> [Exercise directions]:
Decide whether each statement, (a), (b), and (c), agrees with the forum question below. Answer yes or no for each, and quote the words of the forum question that settle it.

(a) The writer can already prove the identity by writing $w$ in trigonometric form and applying trig identities.
(b) The stated condition on the moduli is that $r$ is greater than $R$.
(c) The writer has found the step that follows the difference-of-squares rewriting.

> [Passage to read]:
>>>>

Proof that $\Re\left[\frac{w+z}{w-z}\right]=\frac{|w|^2-|z|^2}{|w-z|^2}$

Question

$w$ and $z$ are given in polar form as $w=Re^{i\Phi}$, $z=re^{i\theta}$, $R>r>=0$;

I can prove this using decomposition into $w=R(\cos\Phi+i\sin\Phi)$ and then use trig identities but I want a simpler way to see why this is the case. I know the real part of a complex quotient in standard form is $\Re\left[\frac{a+bi}{c+di}\right]=\frac{ac+bd}{c^2+d^2}$. I also know that $\Re(z^2)=|z|^2$. But I don't know exactly how to express the result in the title in terms as plain as these. One idea that I have is that using difference of two squares $\frac{w+z}{w-z}=\frac{w^2-z^2}{(w-z)^2}$, which is much closer to the desired RHS. But I can't find the next step.

<<<<

> [Information shown]:
>>>>

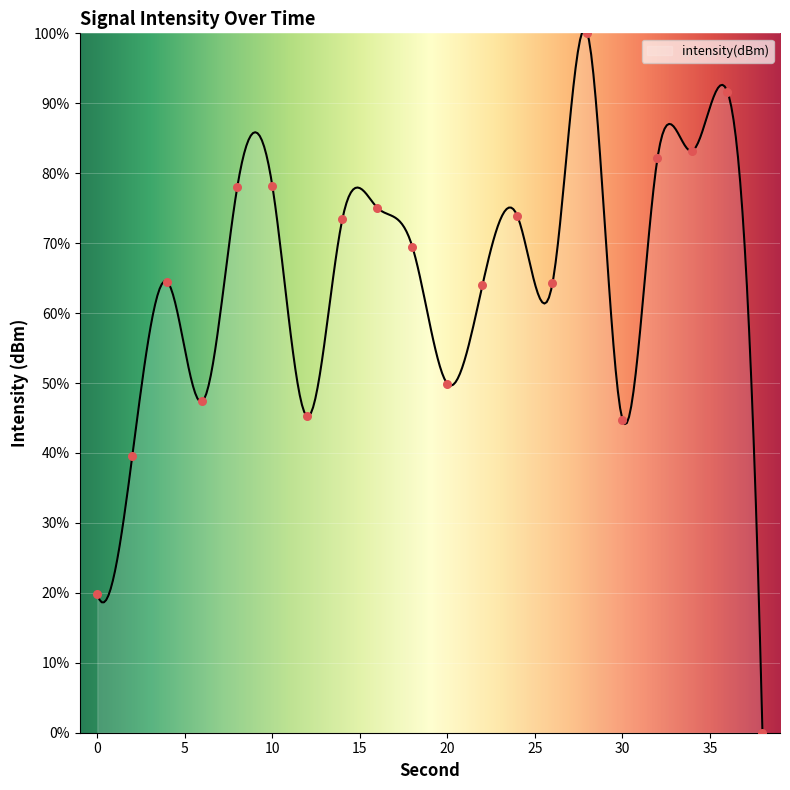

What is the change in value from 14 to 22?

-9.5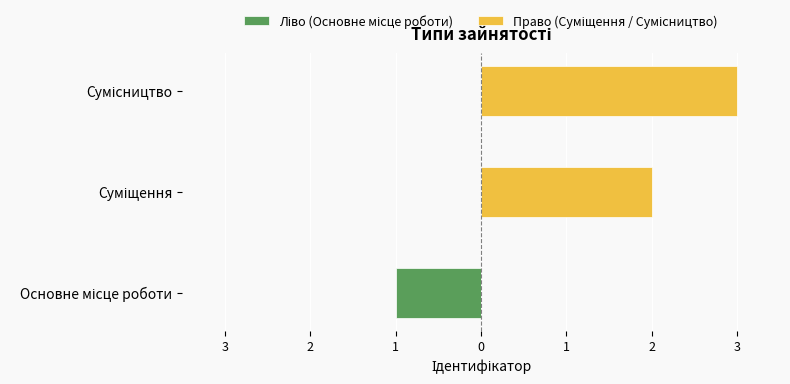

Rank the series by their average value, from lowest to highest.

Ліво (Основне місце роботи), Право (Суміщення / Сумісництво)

<<<<

> [Task result]:
(a) Yes: "I can prove this using decomposition into $w=R(\cos\Phi+i\sin\Phi)$ and then use trig identities"
(b) No: "$R>r>=0$"
(c) No: "But I can't find the next step."